• 工作事项:
将这篇关于饭圈文化的评论中从“吴某凡的粉丝们依然几近疯狂。”起一直到“少不会让绝大多数人表示反感。”为止的全部文字重新写出，并把其中的“饭圈”一律替换为“粉丝圈”。

• 选定文本:
7月30日,吴某凡被刑事拘留后,其个人及工作室的微博、抖音、公众号等被全部封禁,超话、热搜被撤,一切演唱歌曲、参演电影全部下架。完完全全,干干净净,痛快利索,实属首次。各大官媒迅速跟进批评,中纪委都发文称《“顶流”也要守底线》,显然要作为反面典型,严肃打击处理。

吴某凡的粉丝们依然几近疯狂。声称自己是985学生要求移民,结果是个专科柜员的有之,以自残自杀相逼、争相“献身”者有之,商量劫狱细节、转移隐藏者有之,探讨五千万粉丝对抗全中国执法和军队系统者有之,研究如何秘密偷渡至境外者有之,甚至有人要考狱警救哥哥,在各地警方微博下恣意辱骂。这还只是线上口嗨,还有在朝阳分局门口聚集迎接吴某凡的粉丝们。

这些粉丝的心智水平,可见一斑。建几个“救援群”,就敢线下冲击机要部门?回想一下,似乎也是情理之中,饭圈文化的破坏力之大,天下苦之久矣。

互联网并非饭圈疯狂的根本原因,它只是放大了个体的疯狂并迅速输出并映射在集体身上。饭圈几乎抱着父母养孩子的心态,其“成功”经验恰恰在于“三大法宝”:统一战线、武装斗争、组织建设。

其一,饭圈的统一战线。这不仅体现在内部的高度组织性:坚持打榜、制造话题、刷热度、买热搜,更体现在驰援武汉、出征护港等大是大非上。前者终究是个人喜好和内部事务,虽然躲不掉但大可不关心。后者则至少不会让绝大多数人表示反感。

此外,如果爱豆与老一辈艺人同台或网上互动,饭圈能以粉丝团的形式向老一辈艺人表达尊重或祝贺,树立谦逊而热心的正面形象。至于平时看不上眼的“散粉”,更多地充当预备队,事出紧急可随时昭告,队伍进一步扩大。

其二,饭圈的武装斗争。攻击目标是一切可能影响自家爱豆的网络言行,认定标准是什么?潘长江曾因在节目中表示“不认识蔡徐坤”而被围攻。斗争手段非常丰富:人海战术迅速控评(在明星相关的新闻下用统一话术表达支持),禁止他人发表任何不同意见;与反对者打长期战、袭扰战、车轮战,报复到人,精确打击。

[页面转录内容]
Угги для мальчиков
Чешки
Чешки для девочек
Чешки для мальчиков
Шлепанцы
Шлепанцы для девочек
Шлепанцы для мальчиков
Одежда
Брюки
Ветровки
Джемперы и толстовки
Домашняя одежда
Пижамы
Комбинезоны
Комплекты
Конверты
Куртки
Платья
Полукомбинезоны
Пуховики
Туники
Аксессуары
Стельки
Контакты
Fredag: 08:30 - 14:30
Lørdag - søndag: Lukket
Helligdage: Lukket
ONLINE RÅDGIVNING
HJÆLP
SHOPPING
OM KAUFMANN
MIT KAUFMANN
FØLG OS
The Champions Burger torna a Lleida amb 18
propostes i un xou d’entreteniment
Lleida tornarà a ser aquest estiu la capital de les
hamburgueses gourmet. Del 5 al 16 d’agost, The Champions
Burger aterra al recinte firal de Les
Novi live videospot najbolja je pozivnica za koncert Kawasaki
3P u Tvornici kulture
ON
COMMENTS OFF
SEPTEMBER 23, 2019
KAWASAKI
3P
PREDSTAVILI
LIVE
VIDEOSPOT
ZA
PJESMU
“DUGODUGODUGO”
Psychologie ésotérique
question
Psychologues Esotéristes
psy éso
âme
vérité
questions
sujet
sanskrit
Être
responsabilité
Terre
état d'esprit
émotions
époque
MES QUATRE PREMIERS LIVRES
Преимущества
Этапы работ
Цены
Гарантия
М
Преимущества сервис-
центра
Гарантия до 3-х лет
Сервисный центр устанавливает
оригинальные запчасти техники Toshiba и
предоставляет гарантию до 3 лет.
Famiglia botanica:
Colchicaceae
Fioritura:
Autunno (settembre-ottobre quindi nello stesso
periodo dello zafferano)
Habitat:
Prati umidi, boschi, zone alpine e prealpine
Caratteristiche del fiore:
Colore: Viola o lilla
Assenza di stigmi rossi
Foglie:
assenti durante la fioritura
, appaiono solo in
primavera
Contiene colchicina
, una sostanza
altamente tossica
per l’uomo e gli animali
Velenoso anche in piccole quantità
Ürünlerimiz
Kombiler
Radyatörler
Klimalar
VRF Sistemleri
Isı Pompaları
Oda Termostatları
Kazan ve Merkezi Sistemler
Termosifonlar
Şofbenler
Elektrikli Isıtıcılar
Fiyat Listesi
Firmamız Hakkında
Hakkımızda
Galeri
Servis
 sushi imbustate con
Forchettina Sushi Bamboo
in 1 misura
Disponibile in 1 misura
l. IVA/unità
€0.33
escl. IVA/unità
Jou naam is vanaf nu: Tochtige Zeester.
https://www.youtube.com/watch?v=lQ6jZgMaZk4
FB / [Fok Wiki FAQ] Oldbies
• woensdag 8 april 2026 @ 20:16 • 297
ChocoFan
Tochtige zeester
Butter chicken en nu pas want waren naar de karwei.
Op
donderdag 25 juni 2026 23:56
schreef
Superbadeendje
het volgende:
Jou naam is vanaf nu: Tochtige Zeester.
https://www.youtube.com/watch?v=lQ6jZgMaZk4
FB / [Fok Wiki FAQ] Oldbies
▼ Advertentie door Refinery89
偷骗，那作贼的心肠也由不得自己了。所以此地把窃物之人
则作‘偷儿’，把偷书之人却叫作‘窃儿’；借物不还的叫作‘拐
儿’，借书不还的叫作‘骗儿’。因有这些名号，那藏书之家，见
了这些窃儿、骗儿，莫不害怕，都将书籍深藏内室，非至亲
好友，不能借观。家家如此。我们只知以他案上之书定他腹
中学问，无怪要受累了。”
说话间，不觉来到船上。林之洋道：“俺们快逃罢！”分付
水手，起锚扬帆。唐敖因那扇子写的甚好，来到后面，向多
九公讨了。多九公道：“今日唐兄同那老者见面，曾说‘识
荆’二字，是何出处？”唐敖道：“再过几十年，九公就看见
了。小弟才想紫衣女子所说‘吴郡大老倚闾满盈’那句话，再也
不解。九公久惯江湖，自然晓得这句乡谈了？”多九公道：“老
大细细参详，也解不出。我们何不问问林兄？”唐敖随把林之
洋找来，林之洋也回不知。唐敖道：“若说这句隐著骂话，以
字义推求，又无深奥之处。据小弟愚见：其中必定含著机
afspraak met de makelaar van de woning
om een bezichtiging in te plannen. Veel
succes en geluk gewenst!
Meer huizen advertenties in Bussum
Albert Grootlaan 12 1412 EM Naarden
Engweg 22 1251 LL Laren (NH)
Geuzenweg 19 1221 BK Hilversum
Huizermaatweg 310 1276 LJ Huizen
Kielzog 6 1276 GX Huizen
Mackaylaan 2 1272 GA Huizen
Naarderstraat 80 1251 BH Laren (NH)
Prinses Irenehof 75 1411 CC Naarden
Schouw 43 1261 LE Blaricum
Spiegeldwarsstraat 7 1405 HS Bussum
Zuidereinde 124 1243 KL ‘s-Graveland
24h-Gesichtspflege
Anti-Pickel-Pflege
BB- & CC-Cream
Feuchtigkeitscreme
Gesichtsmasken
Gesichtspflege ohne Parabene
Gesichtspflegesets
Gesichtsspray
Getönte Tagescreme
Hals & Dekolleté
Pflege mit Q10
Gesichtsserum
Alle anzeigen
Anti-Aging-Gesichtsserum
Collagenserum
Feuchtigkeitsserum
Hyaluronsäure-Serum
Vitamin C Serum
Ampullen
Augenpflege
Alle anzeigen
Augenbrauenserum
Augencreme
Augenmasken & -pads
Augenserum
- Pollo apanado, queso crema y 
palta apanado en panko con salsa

• 本题解答:
吴某凡的粉丝们依然几近疯狂。声称自己是985学生要求移民,结果是个专科柜员的有之,以自残自杀相逼、争相“献身”者有之,商量劫狱细节、转移隐藏者有之,探讨五千万粉丝对抗全中国执法和军队系统者有之,研究如何秘密偷渡至境外者有之,甚至有人要考狱警救哥哥,在各地警方微博下恣意辱骂。这还只是线上口嗨,还有在朝阳分局门口聚集迎接吴某凡的粉丝们。

这些粉丝的心智水平,可见一斑。建几个“救援群”,就敢线下冲击机要部门?回想一下,似乎也是情理之中,粉丝圈文化的破坏力之大,天下苦之久矣。

互联网并非粉丝圈疯狂的根本原因,它只是放大了个体的疯狂并迅速输出并映射在集体身上。粉丝圈几乎抱着父母养孩子的心态,其“成功”经验恰恰在于“三大法宝”:统一战线、武装斗争、组织建设。

其一,粉丝圈的统一战线。这不仅体现在内部的高度组织性:坚持打榜、制造话题、刷热度、买热搜,更体现在驰援武汉、出征护港等大是大非上。前者终究是个人喜好和内部事务,虽然躲不掉但大可不关心。后者则至少不会让绝大多数人表示反感。